Então ele resolvera esperar. Talvez a moça recuperasse a memória e assim pudessem ter uma conversa esclarecedora. E Faith Bennett iria, finalmente, embora de Jackson.

Mas pelo que suas cunhadas diziam, embora fisicamente parecesse bem, a memória dela ainda era um mistério.

E agora, o que ia fazer?

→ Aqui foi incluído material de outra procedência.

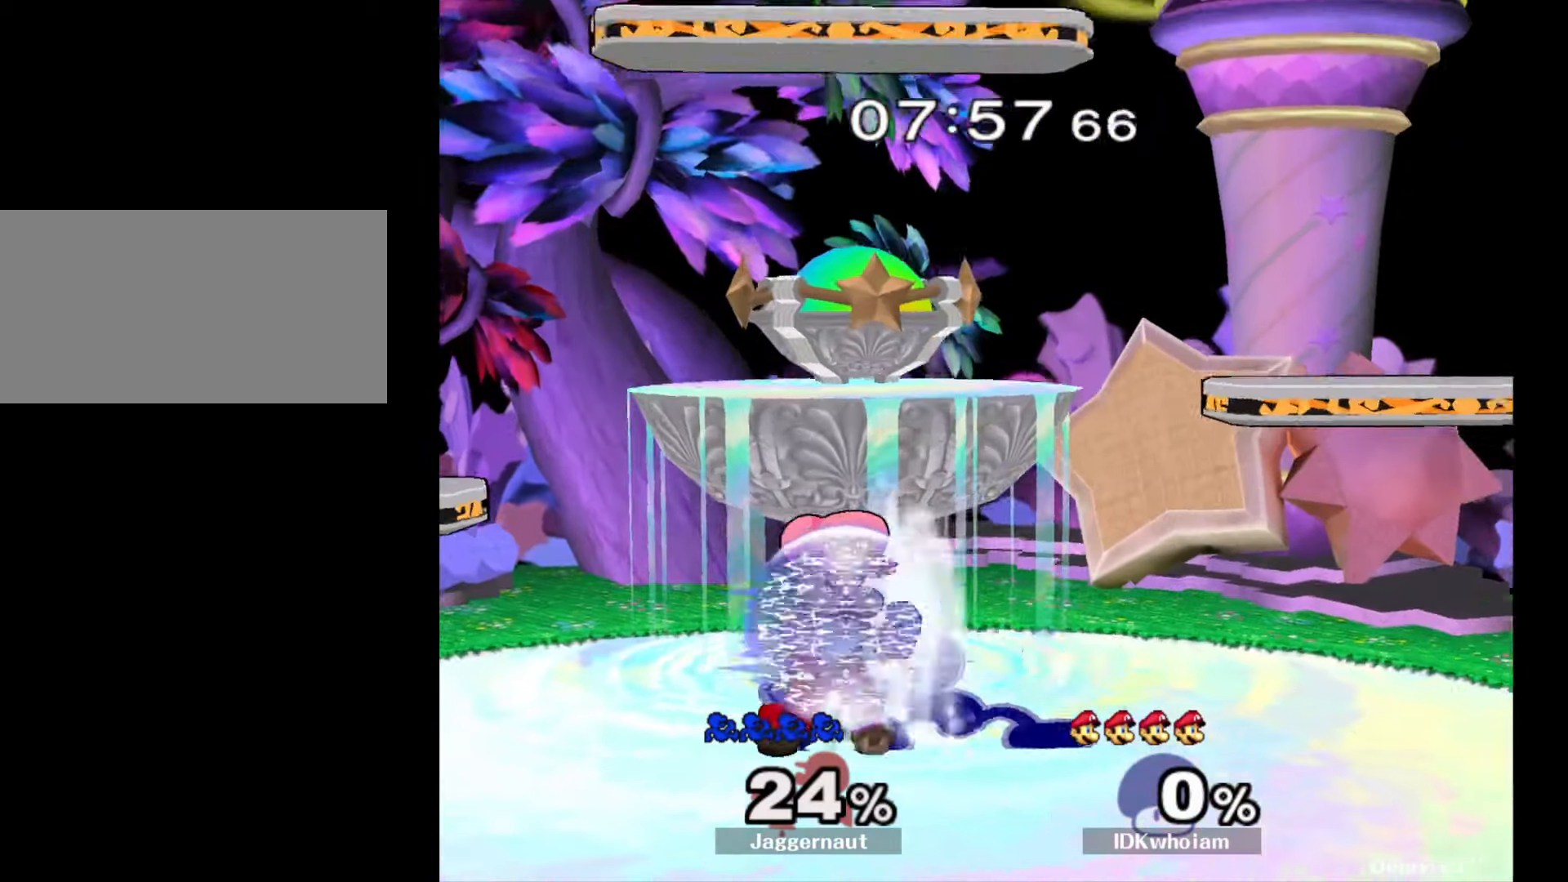
{"buttons": ["R1"], "left_stick": "center", "right_stick": "center", "events": [[84, "left_stick", "center"], [284, "A", "down"], [434, "A", "up"]]}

Gabe passara aqueles dias debatendo consigo mesmo e evitando a tal moça. O problema era que, mesmo a evitando, não conseguia parar de pensar nela. Ou melhor, naqueles poucos segundos em que o lençol escorregara e ele vira seus seios. Certo, podia se envergonhar disso, mas era inevitável. E agora, enquanto ela caminhava ao lado das cunhadas pela sala, usando um lindo vestido de Betsy, ele só conseguia pensar em como gostaria de não só ver seus seios de novo, como também tocá-los para ver se eram tão macios como aparentavam. Ou, quem sabe, prová-los... Oh, inferno, o que estava pensando? Estava enlouquecendo? Nutrindo fantasias totalmente impróprias com sua quase suposta noiva, por quem não deveria sentir absolutamente nada. Além disso, ela estava convalescente. Era mesmo de se envergonhar.

Querendo distrair a mente, voltou ao piano e começou a tocar.

— Gabe, toque algo mais alegre, por Deus! — Rebecca suspirou entediada. — Deste jeito todos nós estaremos dormindo antes mesmo do jantar!

Faith o observou tocar piano.

Então, além de extremamente bonito e rico, Gabe Carter também tocava piano. Ela quase podia suspirar, deslumbrada. Mas se obrigou a manter a compostura.

Ainda não sabia qual seu lugar ali e não queria parecer uma idiota em frente aos Carter.

— Como está se sentindo, Faith? — Selina Carter perguntou ao entrar na sala, acompanhada do Doutor Theodore Carter.

— Bem — respondeu. — E queria aproveitar para agradecer todo cuidado que estão tendo comigo.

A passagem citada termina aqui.